Theoretically, Western and Asian majors are ready to invest more than a hundred billion dollars ($bn) over the next two decades to develop this gas potential that could amount to a volume of 60 million tonnes (mt) per year.

However, security threats related to the deadly activities of the Islamist group, Al Shebab, in the area of where the gas projects are being developed are of increasing concern for the majors, who are struggling to influence the Mozambican government’s up to now failing security strategy. The regular army’s lack of results encourages the everincreasing use of mercenaries that is likely to further destabilize a volatile region, prone to arms and drug-trafficking, close to the Tanzanian border. The terrorist group’s modus operandi and the government’s response reflect Boko Haram’s rise in Nigeria from 2010.

Future gas rents from Mozambique’s gas production are already significantly strengthening the position of the ruling party, Frelimo, and making it more impervious to criticism from traditional donors and foreign powers. Its management of the last elections and of the hidden debt scandal show how the Mozambican government sees itself as practically untouchable. It is highly likely that the advent of the gas windfall will increase Frelimo’s hold over the country’s administration and weaken the counterbalances. Frelimo is inclined to harden its position as it feels protected by its gas resources.

ExxonMobil’s doubts about investing, the worsening security situation and the hydrocarbon crisis do not seem to challenge Frelimo’s dominance for the time being. Finally, there is a slight chance that the party will change its practices and adopt more transparent governance, accepting more influence from traditional donors – the African Development Bank, World Bank and European Union (EU). While the donors’ impact was very relative to decision-making processes when Mozambique had not discovered gas, it is unlikely with such projects 

announced by the majors that Frelimo will open the door further to any outside scrutiny.

Frelimo’s lack of a development plan and political commitment to maximize the benefits of gas in terms of employment, local content, economic diversification and industrialization raises concerns in the medium term of escalating social tensions and a possible failure of economic diversification and emergence.

The main impact of the COVID-19 crisis in Mozambique will be to postpone previously signed projects (Total and ENI) by a few months.
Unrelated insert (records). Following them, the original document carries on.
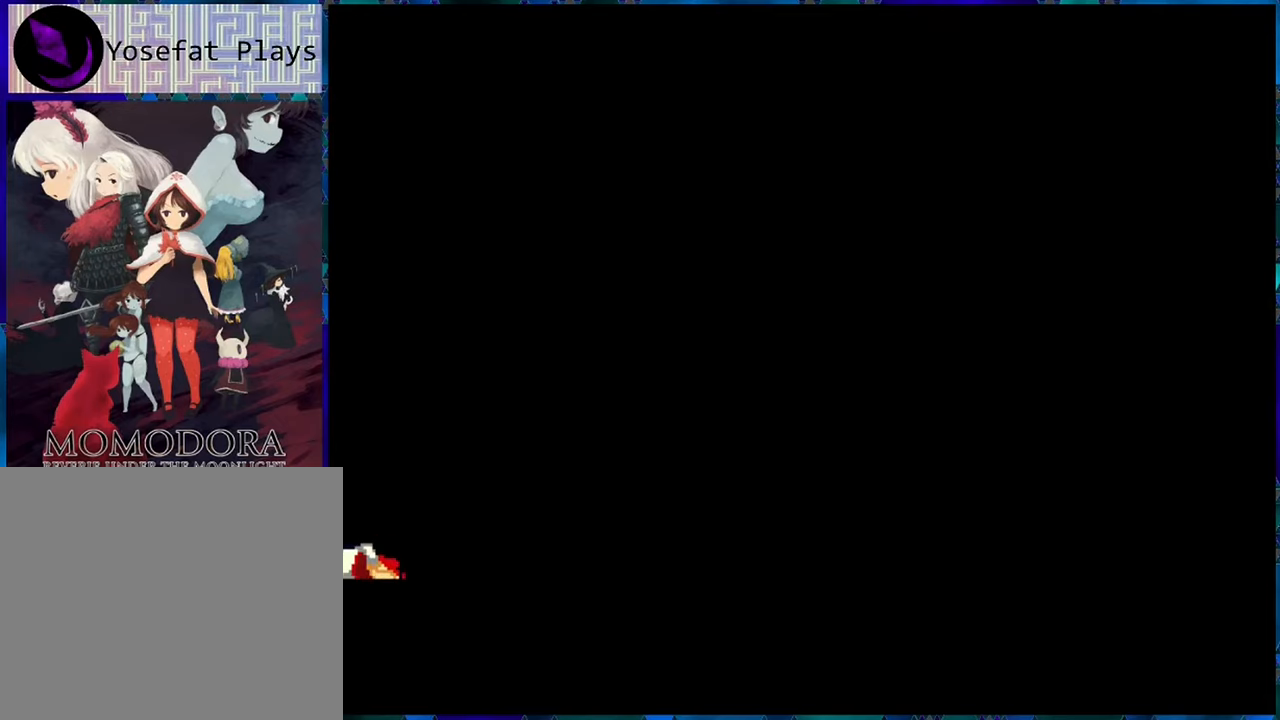
{"buttons": [], "left_stick": "center", "right_stick": "center", "events": []}
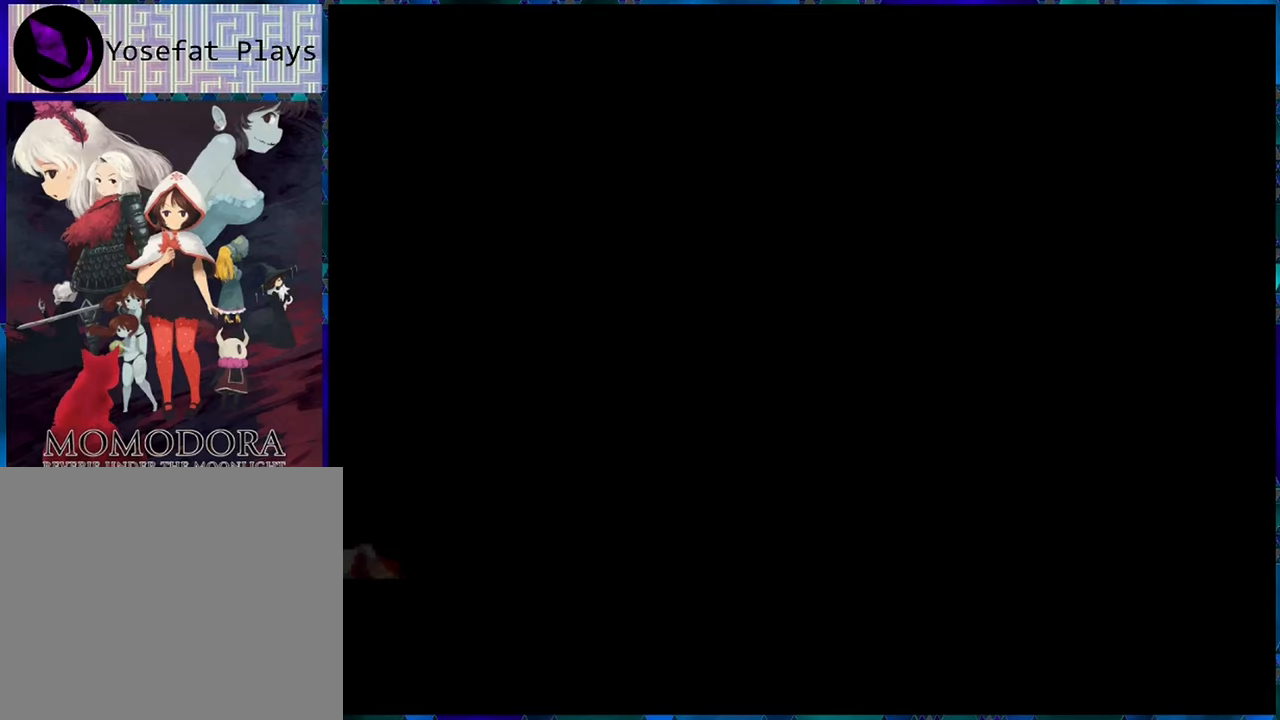
{"buttons": [], "left_stick": "center", "right_stick": "center", "events": []}
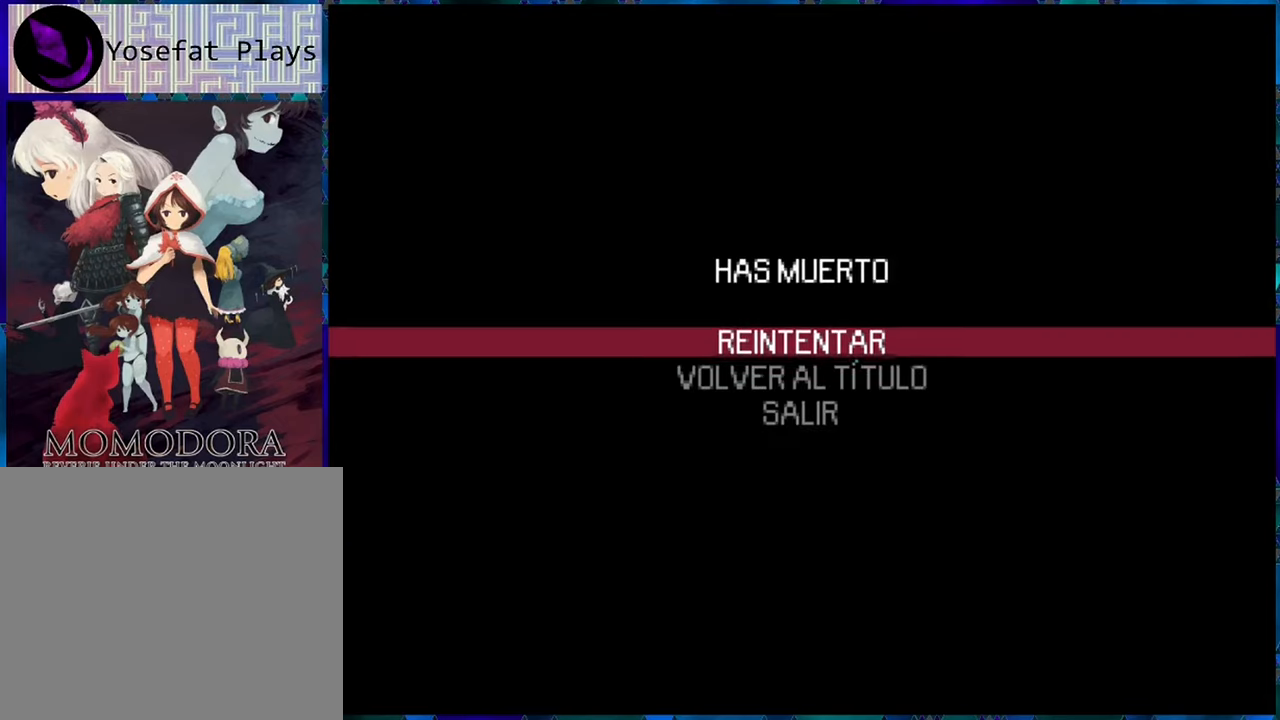
{"buttons": [], "left_stick": "center", "right_stick": "center", "events": [[267, "A", "down"], [350, "A", "up"]]}
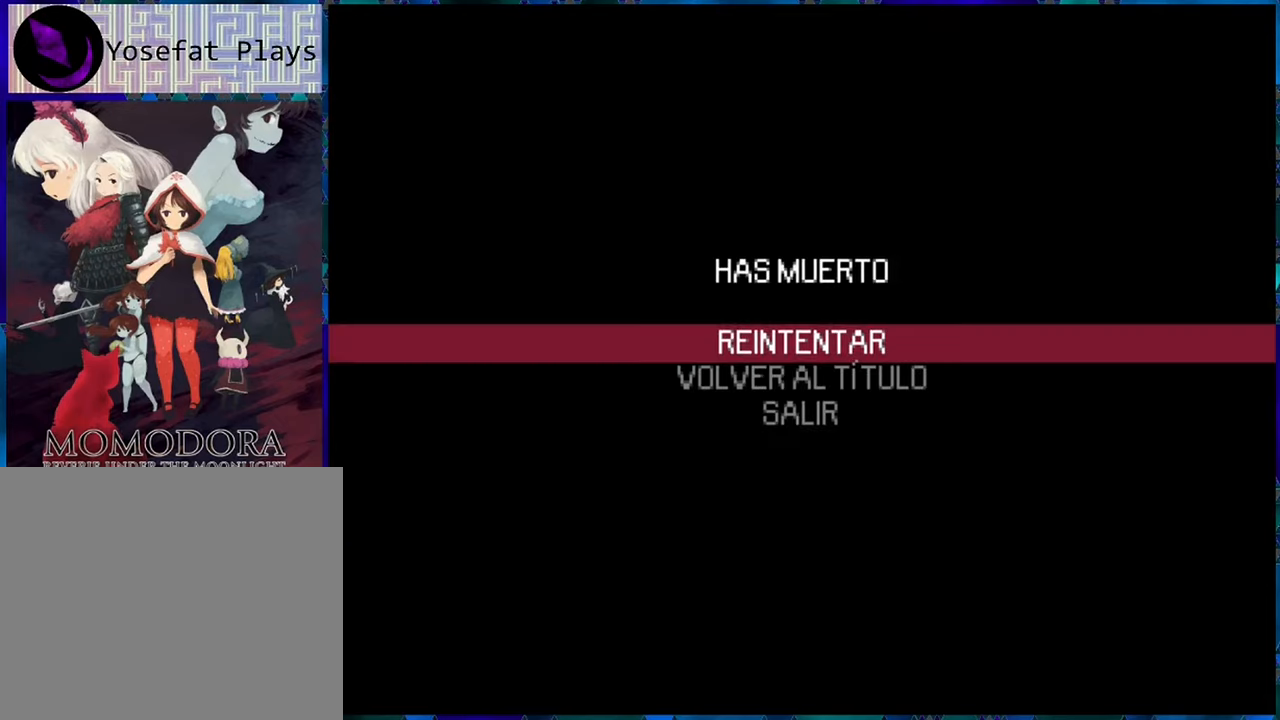
{"buttons": [], "left_stick": "center", "right_stick": "center", "events": [[234, "B", "down"], [317, "B", "up"]]}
In the middle of the hydrocarbon crisis, Total still managed to complete the financing of its project in May 2020 by raising nearly $ 15 billion ($bn) from banks, or three-quarters of the total required for the first two LNG trains. However, ExxonMobil has postponed the final investment decision of its two LNG trains for security and economic reasons and is also using the COVID-19 crisis as an excuse.

The country’s gas Eldorado has attracted all the major Western and Asiatic powers via state-owned or private majors. Italy, which has been closely involved politically in Mozambique for nearly 30 years, has however seen its company, ENI, gradually give way to the US major, ExxonMobil. All companies in the prospective LNG-purchasing countries have also bought stakes in the blocks where discoveries are being made. This is particularly true for India, which has better relations with Mozambique under President Filipe Nyusi, a former pupil of a Gujarat business school.

China is present via CNPC along with ExxonMobil on Block 4 and has not escaped the context of Sino-American rivalry. The Trump administration has prevented the release of bank loans and guarantees for this project, ultimately fearing that this would benefit Chinese state-owned companies. However, Total will benefit from nearly $ 5 bn in US financing due to the involvement of American contractors.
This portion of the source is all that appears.